Problem requirements: Repeat the listing exactly as given, omitting every image.

Data shown:
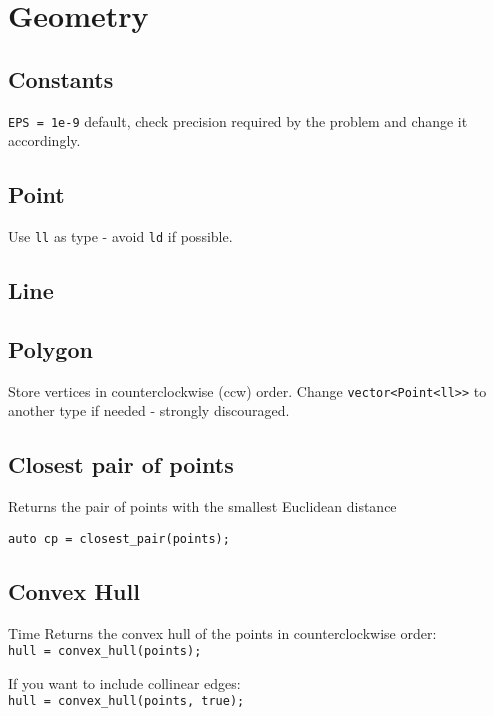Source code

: \section{Geometry}

\subsection{Constants}
\verb|EPS = 1e-9| default, check precision required by the problem and
change it accordingly.


\subsection{Point}
Use \verb|ll| as type - avoid \verb|ld| if possible.

\subsection{Line}

\subsection{Polygon}
Store vertices in counterclockwise (ccw) order.
Change \verb|vector<Point<ll>>| to another type if needed - strongly discouraged.

\subsection{Closest pair of points}

Returns the pair of points with the smallest Euclidean distance

\verb|auto cp = closest_pair(points);|


\subsection{Convex Hull}
 Time
Returns the convex hull of the points in counterclockwise order: \\
\verb|hull = convex_hull(points);|

If you want to include collinear edges: \\
\verb|hull = convex_hull(points, true);|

Answer to the problem:
Source code

: \section{Geometry}

\subsection{Constants}
\verb|EPS = 1e-9| default, check precision required by the problem and
change it accordingly.


\subsection{Point}
Use \verb|ll| as type - avoid \verb|ld| if possible.

\subsection{Line}

\subsection{Polygon}
Store vertices in counterclockwise (ccw) order.
Change \verb|vector<Point<ll>>| to another type if needed - strongly discouraged.

\subsection{Closest pair of points}

Returns the pair of points with the smallest Euclidean distance

\verb|auto cp = closest_pair(points);|


\subsection{Convex Hull}
 Time
Returns the convex hull of the points in counterclockwise order: \\
\verb|hull = convex_hull(points);|

If you want to include collinear edges: \\
\verb|hull = convex_hull(points, true);|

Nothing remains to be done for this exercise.